Кого текст о войне с Францией в 1870 году прямо называет правым?

Страница:

=-=-=-=-=

Но, вероятно, к 1870 году времена изменились. Австропрусская война была войной ради обретения власти, не отягощаемой национальной враждебностью. Бисмарк, возможно, видел войну с Францией в том же свете, но вот его соотечественники не желали. Для них она открывала возможность расплаты за 200 лет унижений и способ избавления от досадного комплекса неполноценности, уходившего корнями в минувшее тысячелетие. Что касается французов, Бисмарк судил верно: разве можно было ожидать, что одно только правительство сумеет удержать в ежовых рукавицах своих предшественников. Однако, какими бы тихонями ни казались французские крестьяне, именно благодаря их безразличию к событиям в Париже – если они только не представляли угрозу его собственности – и оставался так надолго государственный механизм в руках у тех, кто первым подоспел к его рычагам, в то время как традиции как левых, так и правых слишком глубоко увязли в воспоминаниях о былой военной славе лидеров и того и другого крыла, чтобы раз и навсегда примириться с соглашением, хоть и вполне умеренным по тональности, но ставившим Францию в разряд второстепенных европейских стран. Поражение армии Второй империи – численно не очень и значимой группы защитников режима, чья популярность более чем сомнительна – нельзя было приравнивать к поражению
Франции как державы до тех пор, пока страна располагала и людьми, и ресурсами для продолжения борьбы. Если немцев не удовлетворяла такая победа, то французы никак не желали принять свое поражение. Фавр был прав. После встречи в Ферьере война уже больше не должна была быть делом профессиональных армий, сражавшихся в интересах баланса сил: теперь она должна была стать нецивилизованной «битвой народов», народной войной, и мы сейчас должны заняться рассмотрением именно этого ее аспекта.

=-=-=-=-=

Раздел данных:
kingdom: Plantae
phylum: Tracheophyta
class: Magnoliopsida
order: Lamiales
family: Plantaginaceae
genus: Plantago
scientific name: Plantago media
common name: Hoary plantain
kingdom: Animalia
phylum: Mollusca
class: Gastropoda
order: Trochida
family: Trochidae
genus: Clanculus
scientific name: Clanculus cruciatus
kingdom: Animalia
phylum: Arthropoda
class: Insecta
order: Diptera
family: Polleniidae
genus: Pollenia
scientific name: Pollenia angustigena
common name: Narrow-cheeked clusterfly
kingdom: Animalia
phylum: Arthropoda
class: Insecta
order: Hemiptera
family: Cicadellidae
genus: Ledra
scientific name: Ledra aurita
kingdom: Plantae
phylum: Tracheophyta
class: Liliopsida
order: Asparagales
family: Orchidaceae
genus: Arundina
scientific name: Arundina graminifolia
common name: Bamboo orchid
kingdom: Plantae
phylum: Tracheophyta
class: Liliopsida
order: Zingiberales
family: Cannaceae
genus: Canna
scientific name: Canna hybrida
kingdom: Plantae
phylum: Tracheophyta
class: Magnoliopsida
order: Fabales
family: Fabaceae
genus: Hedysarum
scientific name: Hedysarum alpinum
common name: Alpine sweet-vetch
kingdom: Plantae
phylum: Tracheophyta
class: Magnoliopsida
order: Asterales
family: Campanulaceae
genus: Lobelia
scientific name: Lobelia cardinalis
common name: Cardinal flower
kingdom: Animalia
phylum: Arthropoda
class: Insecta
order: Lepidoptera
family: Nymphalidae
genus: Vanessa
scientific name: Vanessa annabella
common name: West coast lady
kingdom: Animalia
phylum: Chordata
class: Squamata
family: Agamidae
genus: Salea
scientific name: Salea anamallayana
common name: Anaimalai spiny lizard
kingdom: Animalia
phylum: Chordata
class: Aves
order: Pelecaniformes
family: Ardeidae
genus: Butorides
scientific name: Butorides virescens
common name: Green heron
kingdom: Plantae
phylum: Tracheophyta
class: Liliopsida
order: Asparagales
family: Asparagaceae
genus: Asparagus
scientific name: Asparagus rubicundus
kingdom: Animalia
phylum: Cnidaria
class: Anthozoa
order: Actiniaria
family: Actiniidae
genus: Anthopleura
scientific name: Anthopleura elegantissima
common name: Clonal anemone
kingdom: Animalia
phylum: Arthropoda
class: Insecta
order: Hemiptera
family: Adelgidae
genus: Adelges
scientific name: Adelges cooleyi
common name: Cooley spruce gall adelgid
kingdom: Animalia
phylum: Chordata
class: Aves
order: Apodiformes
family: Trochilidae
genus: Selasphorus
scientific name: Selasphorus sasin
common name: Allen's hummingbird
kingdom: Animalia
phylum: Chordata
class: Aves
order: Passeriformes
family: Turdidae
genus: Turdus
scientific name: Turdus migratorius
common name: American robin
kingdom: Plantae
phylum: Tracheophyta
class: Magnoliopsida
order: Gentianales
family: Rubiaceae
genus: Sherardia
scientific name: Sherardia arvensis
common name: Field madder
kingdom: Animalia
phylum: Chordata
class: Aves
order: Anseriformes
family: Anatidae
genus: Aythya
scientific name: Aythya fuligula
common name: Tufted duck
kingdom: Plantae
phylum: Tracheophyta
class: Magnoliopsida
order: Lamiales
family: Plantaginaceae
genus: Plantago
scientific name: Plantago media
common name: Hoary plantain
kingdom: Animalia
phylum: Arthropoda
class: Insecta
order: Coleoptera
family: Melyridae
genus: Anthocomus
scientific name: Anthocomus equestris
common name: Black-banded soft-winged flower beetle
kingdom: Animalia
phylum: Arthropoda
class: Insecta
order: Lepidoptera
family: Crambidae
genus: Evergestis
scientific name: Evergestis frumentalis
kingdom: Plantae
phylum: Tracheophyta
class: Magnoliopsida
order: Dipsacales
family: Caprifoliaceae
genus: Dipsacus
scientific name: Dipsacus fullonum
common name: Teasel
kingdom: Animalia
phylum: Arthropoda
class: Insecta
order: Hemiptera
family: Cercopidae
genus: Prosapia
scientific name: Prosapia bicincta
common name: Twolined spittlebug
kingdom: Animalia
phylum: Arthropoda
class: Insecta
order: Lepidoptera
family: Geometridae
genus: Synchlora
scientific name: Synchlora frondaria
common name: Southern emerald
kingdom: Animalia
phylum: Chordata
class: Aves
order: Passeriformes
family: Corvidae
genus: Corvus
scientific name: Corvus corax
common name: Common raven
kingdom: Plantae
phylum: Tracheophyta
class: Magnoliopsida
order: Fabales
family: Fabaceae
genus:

=-=-=-=-=

Ответ на задание:
Фавра.